Considering the low energy intake of hospitalised patients (confirmed here in
regards of the nutritional assessment), and the insufficient trace element density in
European foods (Schmuck et al., 1996), the relevance of providing medical supplements or enriched foods to this population has to be evaluated. Although most of
the current diseases may be relevant to long-term interactions between nutrition
and ageing, certain states observed in the elderly, like impaired immune and
cognitive functions, could still benefit from an appropriate nutritional supplementation. Using vitamin and mineral containing mixtures, an enhancement of certain
indices of immunocompetence was obtained in elderly subjects (Meydani, 1993;
Bogden et al., 1994; Girodon et al., 1997, 1999).
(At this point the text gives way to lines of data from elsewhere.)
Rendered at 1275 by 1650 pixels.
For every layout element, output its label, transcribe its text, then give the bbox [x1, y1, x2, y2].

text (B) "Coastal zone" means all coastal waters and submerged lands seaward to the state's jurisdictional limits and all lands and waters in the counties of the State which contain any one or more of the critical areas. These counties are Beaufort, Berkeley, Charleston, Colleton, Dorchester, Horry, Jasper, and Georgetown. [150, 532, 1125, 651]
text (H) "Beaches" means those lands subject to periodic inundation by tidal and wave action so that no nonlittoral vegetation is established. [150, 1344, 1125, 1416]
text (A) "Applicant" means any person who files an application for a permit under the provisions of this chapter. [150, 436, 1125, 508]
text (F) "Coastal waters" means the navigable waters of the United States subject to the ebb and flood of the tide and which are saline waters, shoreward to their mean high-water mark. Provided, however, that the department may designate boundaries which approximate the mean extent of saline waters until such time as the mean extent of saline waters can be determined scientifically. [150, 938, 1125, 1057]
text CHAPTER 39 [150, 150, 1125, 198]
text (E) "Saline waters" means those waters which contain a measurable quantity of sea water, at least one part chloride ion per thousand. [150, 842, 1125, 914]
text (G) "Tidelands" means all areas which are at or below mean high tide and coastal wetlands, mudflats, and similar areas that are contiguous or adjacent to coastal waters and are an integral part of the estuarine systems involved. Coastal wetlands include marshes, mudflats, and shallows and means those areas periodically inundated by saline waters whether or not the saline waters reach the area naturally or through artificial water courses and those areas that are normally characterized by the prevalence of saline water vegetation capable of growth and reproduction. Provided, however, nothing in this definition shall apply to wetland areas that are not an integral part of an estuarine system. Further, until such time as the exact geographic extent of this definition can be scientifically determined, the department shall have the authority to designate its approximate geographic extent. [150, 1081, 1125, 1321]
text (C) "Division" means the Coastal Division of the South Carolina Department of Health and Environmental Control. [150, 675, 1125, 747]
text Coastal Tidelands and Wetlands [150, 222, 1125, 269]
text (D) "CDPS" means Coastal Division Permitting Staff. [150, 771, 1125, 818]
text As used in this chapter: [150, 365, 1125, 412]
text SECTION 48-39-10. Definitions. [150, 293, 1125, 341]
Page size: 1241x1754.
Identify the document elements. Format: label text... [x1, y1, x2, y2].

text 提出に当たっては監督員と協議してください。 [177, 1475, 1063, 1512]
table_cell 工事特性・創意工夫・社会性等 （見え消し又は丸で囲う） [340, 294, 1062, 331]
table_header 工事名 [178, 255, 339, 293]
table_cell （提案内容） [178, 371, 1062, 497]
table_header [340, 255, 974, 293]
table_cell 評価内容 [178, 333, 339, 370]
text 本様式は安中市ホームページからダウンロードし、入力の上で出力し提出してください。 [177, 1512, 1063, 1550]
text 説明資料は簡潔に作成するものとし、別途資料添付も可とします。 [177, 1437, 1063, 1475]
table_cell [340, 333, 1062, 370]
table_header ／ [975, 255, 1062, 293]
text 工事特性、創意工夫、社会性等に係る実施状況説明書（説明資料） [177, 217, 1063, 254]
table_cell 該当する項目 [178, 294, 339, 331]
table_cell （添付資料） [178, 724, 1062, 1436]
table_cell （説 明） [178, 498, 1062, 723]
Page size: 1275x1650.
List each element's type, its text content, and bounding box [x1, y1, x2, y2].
Chandra (1992) reported a
decrease of infection-related illness in free-living, apparently healthy elderly people
supplemented with physiological amounts of micronutrients. However, the potential
clinical benefits of zinc supplementation in hospitalised geriatric patients remain to
be studied. Unfortunately, supplementation studies are difficult to perform in the
elderly population because of its heterogeneity, the confounding effects of inter-current diseases, and the lack of possibility to determine the patient at risk of zinc
deficiency using comprehensive geriatric assessment.